Friday, 21 October 2016
Dollar stands tall after dovish Draghi pressures euro
The dollar stood tall in Asian trading on Friday, on track for a weekly gain against a basket of currencies, as the euro wallowed at seven-month lows after the European Central Bank doused speculation that it would taper its stimulus.
The dollar index, which gauges the greenback against six major rivals, was up 0.2 percent at 98.476 .DXY, up 0.5 percent for the week and near a session high of 98.564, its loftiest peak since March 10.
The euro slipped 0.2 percent to $1.0907 EUR=, poised to shed 0.6 percent for the week after plumbing $1.0891 earlier on Friday, its lowest since March 10.
ECB President Mario Draghi left the door open to a wide range of policy options and emphasized that a long-awaited rise in inflation is predicated on "very substantial" monetary accommodation - giving markets no reason to believe the central bank was ready to talk about tapering its 1.7 trillion euro ($1.86 trillion) asset-buying program.
"Draghi didn't clearly say that there would be additional stimulus in December, so even though the euro has sold off, it might not continue falling for long," said Kumiko Ishikawa, senior FX analyst at Gaitame.Com Research Institute in Tokyo.

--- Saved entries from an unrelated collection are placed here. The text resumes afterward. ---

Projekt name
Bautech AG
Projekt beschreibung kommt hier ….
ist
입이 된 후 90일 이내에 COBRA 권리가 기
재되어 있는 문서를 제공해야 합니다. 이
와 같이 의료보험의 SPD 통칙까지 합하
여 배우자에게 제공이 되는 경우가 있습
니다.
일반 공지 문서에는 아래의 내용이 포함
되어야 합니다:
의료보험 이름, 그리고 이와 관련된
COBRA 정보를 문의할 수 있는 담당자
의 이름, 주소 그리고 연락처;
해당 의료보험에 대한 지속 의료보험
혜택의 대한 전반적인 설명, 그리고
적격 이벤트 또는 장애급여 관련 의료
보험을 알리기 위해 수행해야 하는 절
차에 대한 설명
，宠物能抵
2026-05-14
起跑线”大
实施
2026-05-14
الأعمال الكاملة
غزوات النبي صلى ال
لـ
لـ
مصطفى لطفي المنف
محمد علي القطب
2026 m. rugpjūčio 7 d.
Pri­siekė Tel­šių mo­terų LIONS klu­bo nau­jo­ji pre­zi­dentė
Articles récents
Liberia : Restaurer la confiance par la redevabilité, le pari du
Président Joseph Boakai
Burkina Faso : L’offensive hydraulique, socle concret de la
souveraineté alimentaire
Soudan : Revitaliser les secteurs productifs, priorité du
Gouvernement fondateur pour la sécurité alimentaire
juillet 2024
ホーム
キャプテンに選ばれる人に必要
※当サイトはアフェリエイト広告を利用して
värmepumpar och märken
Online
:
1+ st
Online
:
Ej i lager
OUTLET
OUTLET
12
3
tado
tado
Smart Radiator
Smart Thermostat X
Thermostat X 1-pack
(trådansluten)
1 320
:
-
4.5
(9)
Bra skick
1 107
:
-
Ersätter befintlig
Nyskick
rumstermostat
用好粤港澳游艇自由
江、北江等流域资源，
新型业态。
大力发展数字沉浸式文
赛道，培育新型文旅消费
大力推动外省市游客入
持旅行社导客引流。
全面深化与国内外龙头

"But from a technical point, now that the June 24 low has been broken, the euro could have more room on the downside and target the March 10 low," she said.
In contrast with the ECB, U.S. data on Thursday showed that U.S. home resales surged in September after two straight months of declines, giving investors more reason to bet that the U.S. Federal Reserve would hike interest rates as early as its Dec. 13-14 meeting.
Separate data showed that first-time filings for unemployment benefits rose more than expected to 260,000 last week, but the trend suggests the labor market remains strong.
The dollar added 0.1 percent to 104.09 yen JPY=, edging down 0.1 percent for the week.
"Maybe we're just in a holding pattern ahead of the U.S. election," said Bart Wakabayashi, head of Hong Kong FX sales at State Street Global Markets, adding that regional trading was likely a bit thinner than usual on Friday as Typhoon Haima battered Hong Kong, forcing authorities to shut all but essential services in the global financial hub.
Sterling was down 0.1 percent at $1.2238 GBP=, on track to gain 0.4 percent for the week.
European Council chief Donald Tusk said EU leaders would not engage in negotiations on Britain's exit from the bloc at Prime Minister Theresa May's first summit in Brussels, ruling out any Brexit negotiations until Britain formally launches the exit process.
The pound shrugged off Tusk's remarks that British Prime Minister Theresa May had confirmed that Brexit talks would be triggered by end-March 2017.
China's offshore yuan , meanwhile, dropped to its lowest level in six years against the broadly stronger greenback.